Traços da memória afetiva de Josafá Neves

 

A obra de Josafá Neves, hoje celebrando seu jubileu, insere-se no cenário em que emerge com maior visibilidade a afirmação das identidades negras, podendo seguramente constar como uma de suas referências relevantes, ao lado de produções significativas, a exemplo dos trabalhos de Arjan Martins, Ayrson Heráclito, Claudinei Roberto, Eustáquio Neves, Sônia Gomes, entre outros contemplados na exposição intitulada A Nova Mão Afro-Brasileira, ocorrida no Museu Afro Brasil em 2013, sob curadoria de Emanoel Araújo.

Nesse sentido, a mostra Traços de memória, composta por 365 desenhos que passeiam por  diferentes insights, revela um incansável artista que busca destacar a força dos grafismos na  fundamentação da sua obra. O seu processo criativo é marcado por uma impressionante  disciplina. A partir dela, Josafá realiza uma produção diária capaz de fomentar projetos destinados à execução em diferentes mídias, vide sua gravura, pintura e escultura. Tal qual  um cronista da vida contemporânea, ele assume a responsabilidade de execução da tarefa de representar visualmente suas memórias cotidianas. 

Este conjunto de desenhos, ora disponibilizados ao grande público, é a demonstração nítida  de que o ofício do artista nasce, sobretudo, da atividade laboriosa rotineira e exaustiva, sem a qual torna-se improvável o êxito da criação. Os desenhos aqui expostos são frutos desse  labor. Com seu gesto, Neves nos presenteia de modo pedagógico, pois enganam-se as  pessoas que ainda acreditam no desenvolvimento das potencialidades humanas como algo que aconteça por saltos, menosprezando o contínuo e extenuante processo de aquisição do conhecimento.

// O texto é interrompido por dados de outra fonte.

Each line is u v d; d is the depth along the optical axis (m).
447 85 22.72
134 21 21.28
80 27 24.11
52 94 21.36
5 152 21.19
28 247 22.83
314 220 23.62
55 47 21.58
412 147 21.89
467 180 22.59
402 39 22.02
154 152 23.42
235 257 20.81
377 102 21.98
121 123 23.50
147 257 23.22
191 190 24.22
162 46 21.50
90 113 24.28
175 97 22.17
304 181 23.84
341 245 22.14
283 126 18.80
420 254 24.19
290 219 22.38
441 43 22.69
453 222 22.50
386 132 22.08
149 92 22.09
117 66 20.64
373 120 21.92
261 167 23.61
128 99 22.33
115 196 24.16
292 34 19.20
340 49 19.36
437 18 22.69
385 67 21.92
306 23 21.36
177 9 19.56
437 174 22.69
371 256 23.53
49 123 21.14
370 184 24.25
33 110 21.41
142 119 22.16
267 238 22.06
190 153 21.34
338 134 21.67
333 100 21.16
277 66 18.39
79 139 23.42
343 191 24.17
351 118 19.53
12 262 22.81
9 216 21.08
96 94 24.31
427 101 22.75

O caderno de desenhos, cujas técnicas aplicadas são basicamente carvão sobre papel de gramatura mais densa, adquire a força das epifanias, percepções intuitivas que fomentam e aguçam o processo criativo. O artista dialoga com o universo das culturas negras, ao passo  que generosamente busca interfaces com o mundo dos povos indígenas. Na construção de  sua poética visual, há espaço inclusive para algumas alusões a referências humanistas das  culturas ocidentais. Tudo está cuidadosamente situado no âmbito de sua memória afetiva. 

Neves, que ora celebra seus 52 anos brindando-nos com uma mostra profícua, nasceu no Gama, região administrativa do Distrito Federal. Ele partiu da periferia de Brasília para conquistar o mundo. Uma nova referência da arte afro-brasileira surgida no Planalto Central. Não bastasse tamanha responsabilidade, o artista corajosamente assume-se autodidata, participando do circuito das artes que, de alguma forma, reflete um clima tenso por conta da ênfase dada à formação acadêmica, em detrimento de produções que ocorrem extramuros da universidade. Nada surpreendente, pois, se considerarmos o fato de que nossa sociedade, dividida em classes, não se livrou das hierarquias culturais, apesar dos reconhecidos esforços de determinadas instituições em resposta às demandas dos movimentos sociais.

Dono de uma criação que se sustenta sobretudo, mas não exclusivamente, nos saberes de  matrizes africanas, este artista visual vem conquistando reconhecimento na cena  contemporânea com uma obra imersa nas questões étnico-raciais. Seu trabalho é parte de  um movimento que agrega outras tantas produções artísticas, em uma ousada perspectiva que contribui para a desconstrução da História da Arte mainstream. 

Josafá Neves é filho de Exu, orixá da comunicação que permite a conexão entre o Àiyé (a  terra) e o Orun (o mundo sobrenatural); em outras palavras, o responsável pelo contato entre  os seres humanos e as divindades do universo iorubano. Exu também representa as rupturas  das aparências insustentáveis na busca do que é essencial, entre outras atribuições. Coube a Neves seguir um odu (caminho) que dele exigirá o domínio de algumas habilidades características de seu orixá.

Que a produção desse artista possa continuar acessível ao grande público, quer de esboços, quer de trabalhos deles resultantes falemos, tomando como ponto de partida os seus desenhos cotidianos. Quiçá ela também seja capaz de causar abalos necessários, fissuras, fraturas, cisões à maneira de Exu, a fim de que possamos compreender cada vez mais a importância de um ativismo negro no campo das artes visuais.